How can I simplify this derivative to make calculating arc length easier?

[jen333]

Hi! Here's my question on finding arc length. If I've taken the derivative correctly, is there anyway I can simplify it before putting it into the arc length formula?

Homework Statement

Find the arc length where 0\leqx\leq2
y=(x^{3}/3)+x^{2}+x+1/(4x+4)

Homework Equations

L=\intds=\sqrt{1+(dy/dx)^{2}}

The Attempt at a Solution

I've only taken the derivative so far:
(dy/dx)=x^{2}+2x+1-4(4x+4)^{-2}
=(x+1)^{2}-4(4x+4)^{-2}


I tried expanding the equation, but that only makes it more complex.

I know to find the arc length I need to square the derivative and place it in the formula (and possibly using substitution), but I'm just wondering how I can simplify the above equation to make it easier to square and calculate!

 

[Gib Z]

Polynomial division! =]

 

[Defennder]

Yeah you should get this if you do the polynomial division correctly:

\int_0^2 (x+1)^2 + \frac{1}{4(x+1)^4} dx.

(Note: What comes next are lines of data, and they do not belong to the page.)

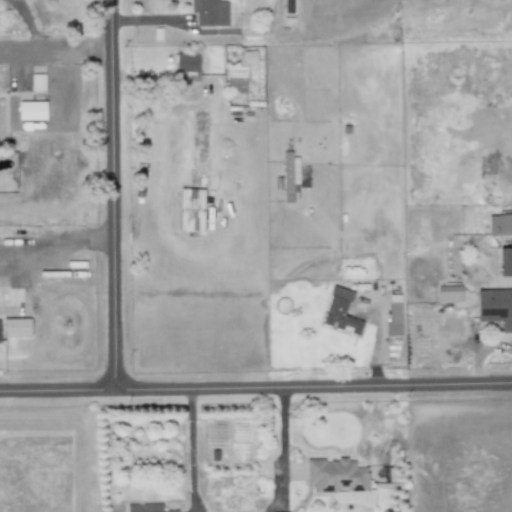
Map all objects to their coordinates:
building: (209, 12)
building: (210, 12)
road: (56, 55)
building: (186, 61)
building: (187, 62)
building: (25, 82)
building: (26, 82)
building: (289, 174)
building: (290, 175)
road: (114, 195)
building: (190, 209)
building: (191, 210)
building: (499, 223)
building: (499, 224)
building: (504, 261)
building: (505, 261)
building: (449, 293)
building: (449, 294)
building: (495, 307)
building: (495, 307)
building: (340, 312)
building: (340, 312)
building: (392, 316)
building: (393, 316)
building: (16, 327)
building: (16, 327)
road: (256, 388)
road: (192, 448)
building: (338, 481)
building: (338, 481)
building: (146, 508)
building: (147, 508)
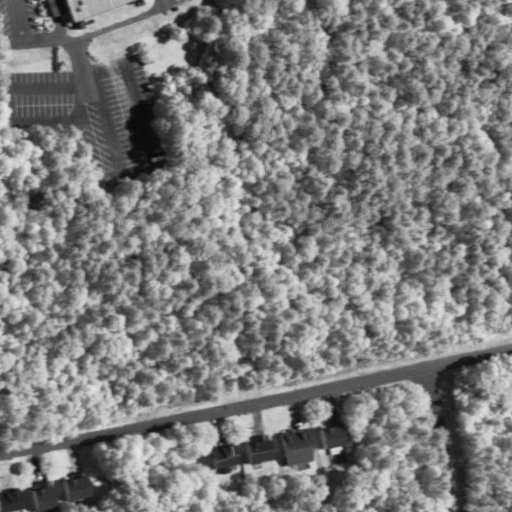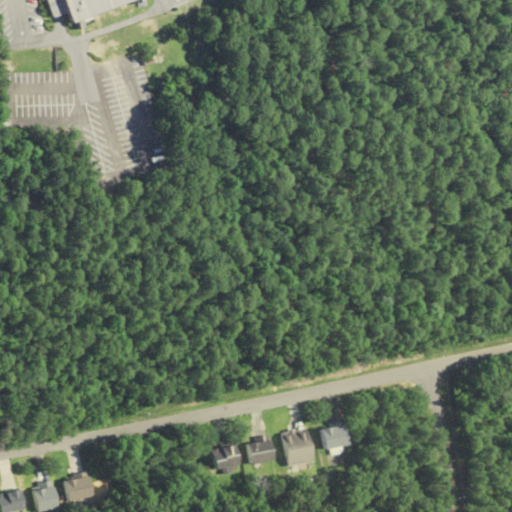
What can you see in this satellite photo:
building: (53, 7)
building: (88, 7)
road: (256, 406)
building: (331, 436)
road: (441, 441)
building: (295, 447)
building: (258, 451)
building: (223, 457)
building: (75, 488)
building: (42, 497)
building: (9, 501)
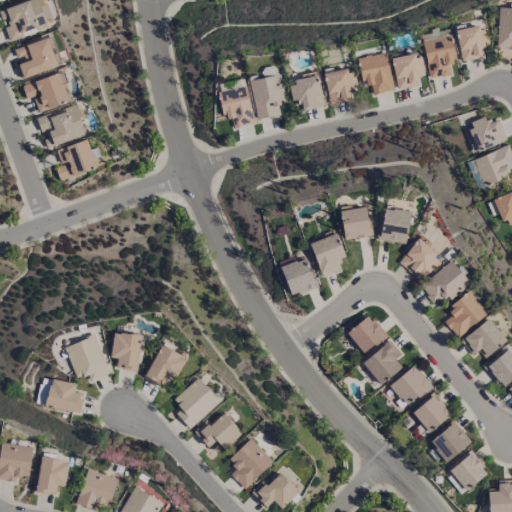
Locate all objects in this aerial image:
building: (22, 19)
building: (504, 30)
building: (471, 42)
building: (438, 56)
building: (35, 58)
building: (406, 71)
building: (375, 73)
building: (339, 86)
building: (46, 92)
building: (306, 92)
building: (266, 96)
building: (235, 102)
building: (60, 126)
road: (364, 127)
building: (485, 133)
road: (24, 160)
building: (74, 160)
building: (495, 164)
road: (92, 202)
building: (505, 207)
building: (354, 223)
building: (393, 225)
building: (326, 252)
building: (419, 258)
building: (296, 276)
road: (243, 279)
building: (445, 282)
building: (463, 315)
road: (412, 316)
building: (364, 334)
building: (483, 339)
building: (125, 351)
building: (86, 359)
building: (381, 363)
building: (164, 366)
building: (501, 368)
building: (408, 385)
building: (510, 388)
building: (42, 392)
building: (63, 396)
building: (194, 403)
building: (429, 414)
building: (216, 432)
building: (448, 442)
road: (185, 456)
building: (14, 462)
building: (248, 463)
building: (51, 474)
building: (465, 474)
road: (357, 486)
building: (95, 490)
building: (274, 492)
building: (500, 497)
building: (140, 502)
road: (11, 510)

To make things easier, denote (x+1) by A or some other letter, then it'll look easier.

EDIT: Fixed error

 

[HallsofIvy]

I would look at it like this:
y'= x^2+ 2x+ 1- \frac{4}{(4x+ 4)^2}= x^2+ 2x+ 1- \frac{1}{4(x+1)^2}
= (x+ 1)^2- \left(\frac{1}{2(x+1)}\right)^2
so
(y')^2= (x+1)^4- 1/2+ \left(\frac{1}{2(x+1)}\right)^4
(y')^2+ 1= (x+1)^4+ 1/2+ \left(\frac{1}{2(x+1)}\right)^4
= \left((x+1)^2+ \left(\frac{1}{2(x+1)}\right)^2\right)^2
so that
\sqrt{(y')^2+ 1}= (x+1)^2+ \frac{1}{2(x+2)}

 

[Defennder]

= \left((x+1)^2+ \left(\frac{1}{2(x+1)}\right)^2\right)^2
so that
\sqrt{(y')^2+ 1}= (x+1)^2+ \frac{1}{2(x+2)}

There's a small error here, the last term should read 1/4(x+1)^2 instead.